But he also insisted there are reasons to be optimistic.
He said that 92 percent of the pool’s grain shipments were delivered in
50 to 100 car unit trains during the first three quarters of fiscal
2002. The resulting transportation incentives helped win it one-third
of the Canadian Wheat Board tenders that were offered.
David Schroeder, an analyst who watches the grain industry in Canada
for Dominion Bond Rating Service in Toronto, said the pool has a few
advantages over some of its competitors. It has 20, 100-car loading
facilities, which Schroeder said is half of the prairie total. As well,
more than half its elevators are in areas that may have normal or
better yields this year.
The pool’s share of the western grain market climbed two points to 23
percent this year, a nine percent gain over 2001.
Schmidt said the company is aware of the tolls that cost cutting, asset
sales and elevator closures have had on workers and communities.
However, he said the pool will now be focused on grain handling through
high efficiency elevators, and farm supply sales.
Schroeder said the pool and most other grain companies have the
potential do well if the weather would improve.

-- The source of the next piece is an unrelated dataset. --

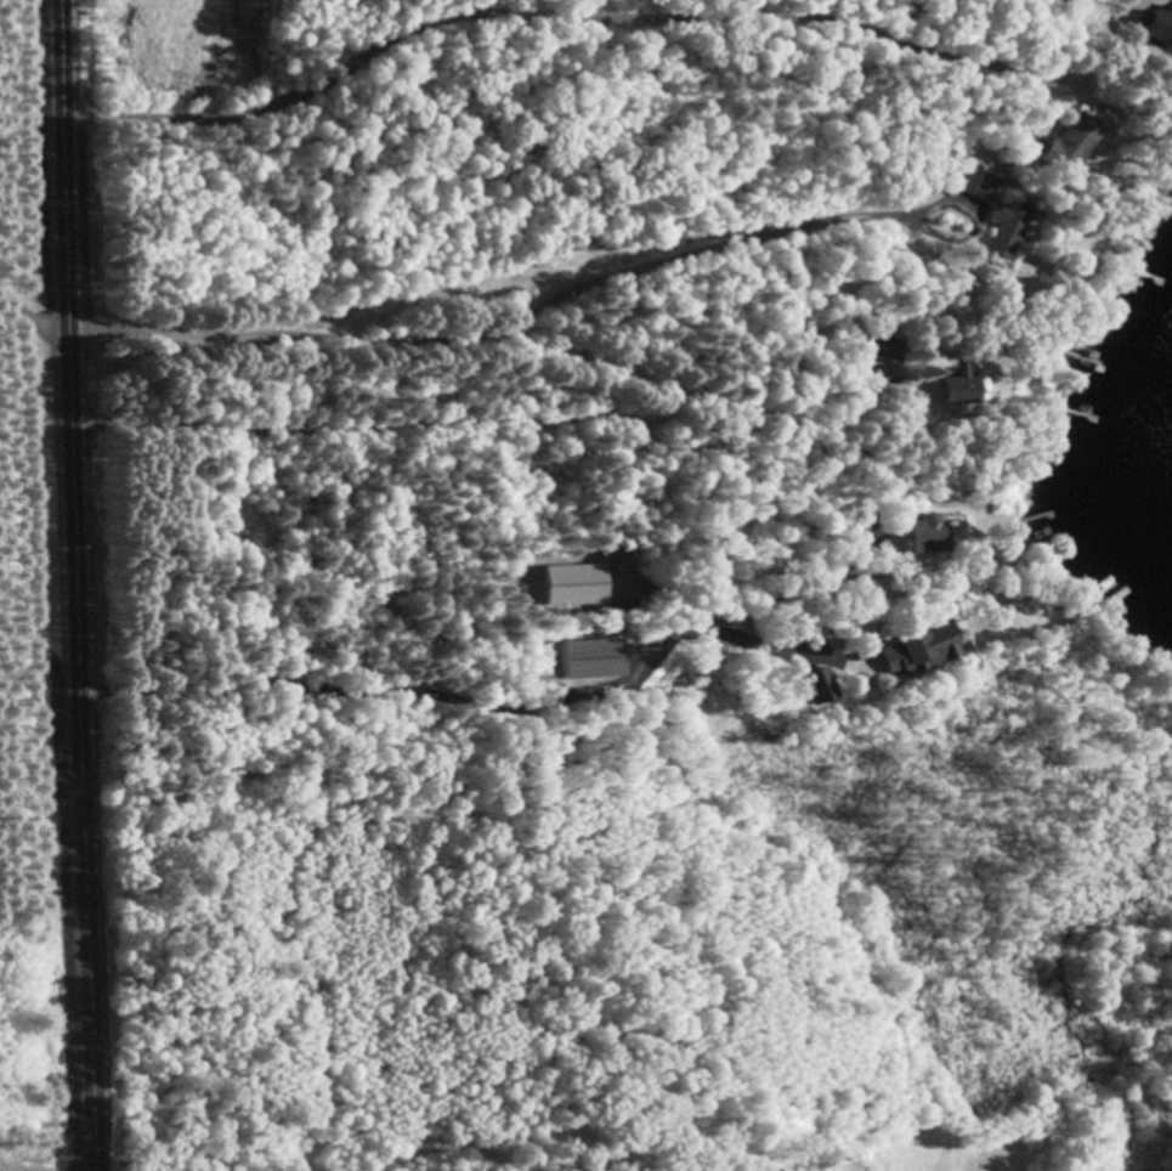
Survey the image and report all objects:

In an average weather year he said the company would move eight to nine
million tonnes of grain in a 60-40 Canadian Wheat BoardÐnon board
split, which under normal market conditions would leave the company
capable of $130-$150 million in earnings before interest, depreciation,
taxes and amortization.
However, Schroeder said debt remains the pool’s biggest obstacle. The
company has $775 million in consolidated debt, he said, which has
significant servicing costs.
The pool says it has made all of its payments for this year and
advanced a $25 million payment for this coming November.

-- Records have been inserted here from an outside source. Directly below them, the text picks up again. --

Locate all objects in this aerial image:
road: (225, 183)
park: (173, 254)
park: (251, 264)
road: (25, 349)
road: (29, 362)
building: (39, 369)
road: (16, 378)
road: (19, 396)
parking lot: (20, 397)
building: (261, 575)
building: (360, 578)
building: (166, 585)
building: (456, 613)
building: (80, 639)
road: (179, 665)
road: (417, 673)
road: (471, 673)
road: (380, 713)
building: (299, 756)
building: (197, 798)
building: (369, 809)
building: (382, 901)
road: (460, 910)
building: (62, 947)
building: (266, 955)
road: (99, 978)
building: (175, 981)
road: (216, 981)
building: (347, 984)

Schmidt said the early repayment is part of negotiations with lenders
that are under way to deal with how the drought is affecting the
company.
Four $5-million quarterly instalments of term debt will have to be paid
next year, but $150 million in midterm notes in the form of bonds will
come due in 2004.
“We are working on those issues already,” Schmidt said.
“We will have a plan to deal with those …. Clearly we have lender
support.”
A drought insurance program will also stabilize the pool’s income if
yields fall by more than 10 percent of average.
Even if prairie weather improves and normal conditions return for 2003,
Schmidt said the company would not see significant improvement on the
books until 2005, when grain inventories would start to rebuild.